▶ _WORK ITEM_
Copy the lines word for word. Begin at the line that contains "(359, 262) none" and end with the final line of the data.

☆ ☆ ☆ ☆

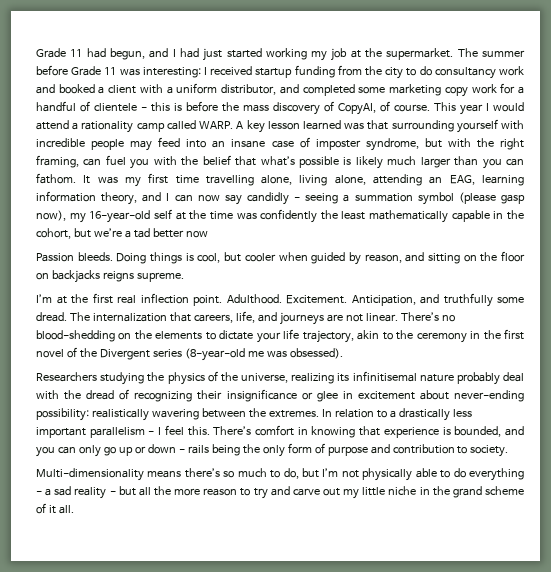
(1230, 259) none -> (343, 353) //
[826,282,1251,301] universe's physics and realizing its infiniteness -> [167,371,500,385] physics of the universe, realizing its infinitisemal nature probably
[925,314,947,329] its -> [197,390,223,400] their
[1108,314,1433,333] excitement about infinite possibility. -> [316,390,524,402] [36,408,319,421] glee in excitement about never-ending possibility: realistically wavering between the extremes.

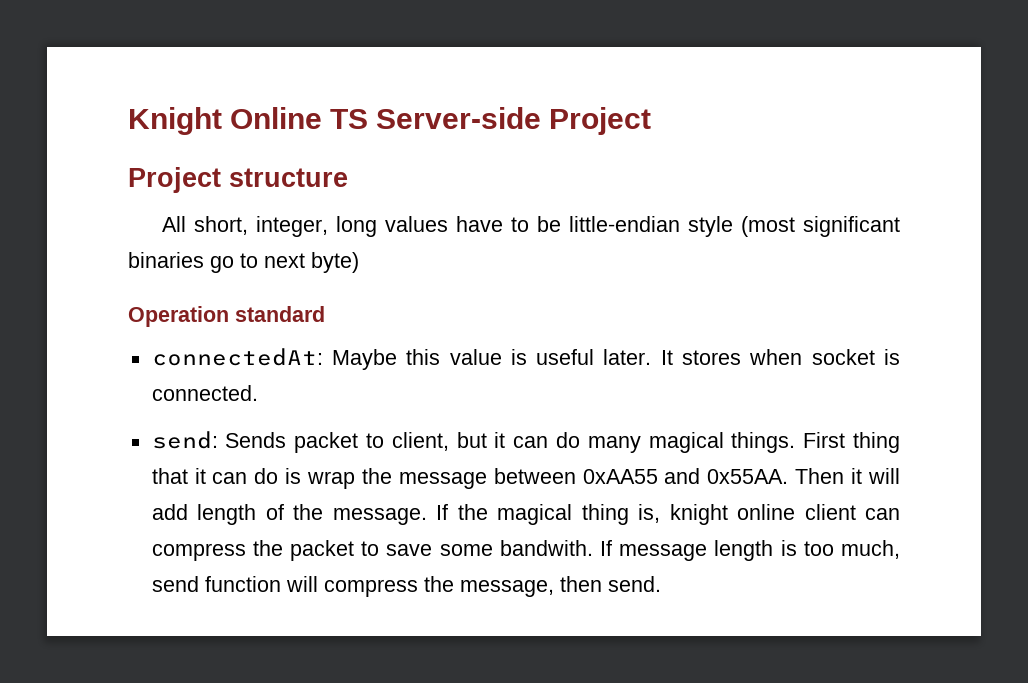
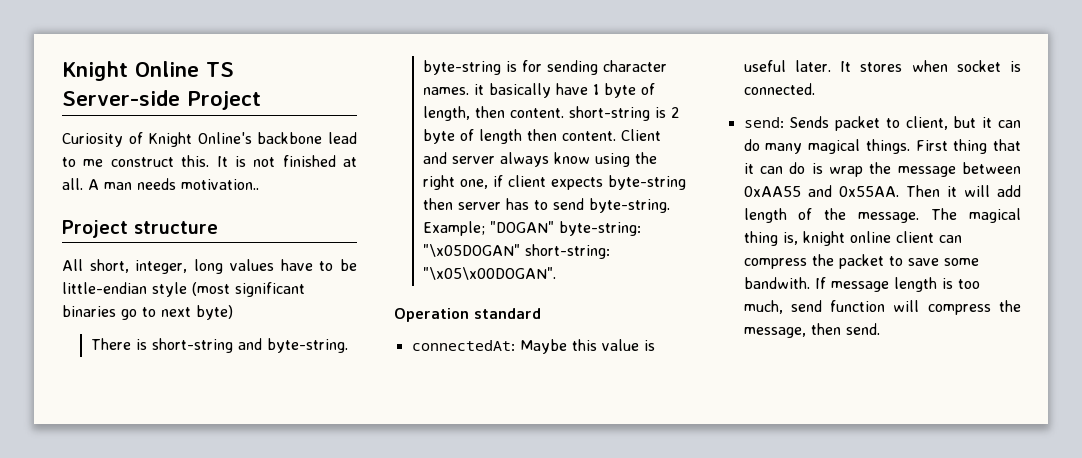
(652, 121) none -> [62,132,357,147] [62,155,357,167] [62,178,259,190] // Curiosity of Knight Online's backbone lead to me construct this. It is not finished at all. A man needs motivation..
(359, 262) none -> [91,338,349,353] [423,60,668,75] [423,83,656,98] [423,106,680,121] [423,129,662,144] [423,152,658,167] [423,175,687,190] [423,198,671,213] [423,221,642,236] [423,244,611,259] [423,267,557,280] // There is short-string and byte-string. byte-string is for sending character names. it basically have 1 byte of length, then content. short-string is 2 byte of length then content. Client and server always know using the right one, if client expects byte-string then server has to send byte-string. Example; "DOGAN" byte-string: "\x05DOGAN" short-string: "\x05\x00DOGAN".
[436,504,488,520] If the -> [931,208,958,220] The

☆ ☆ ☆ ☆

▶ _RESPONSE BOX_
(359, 262) none -> [91,338,349,353] [423,60,668,75] [423,83,656,98] [423,106,680,121] [423,129,662,144] [423,152,658,167] [423,175,687,190] [423,198,671,213] [423,221,642,236] [423,244,611,259] [423,267,557,280] // There is short-string and byte-string. byte-string is for sending character names. it basically have 1 byte of length, then content. short-string is 2 byte of length then content. Client and server always know using the right one, if client expects byte-string then server has to send byte-string. Example; "DOGAN" byte-string: "\x05DOGAN" short-string: "\x05\x00DOGAN".
[436,504,488,520] If the -> [931,208,958,220] The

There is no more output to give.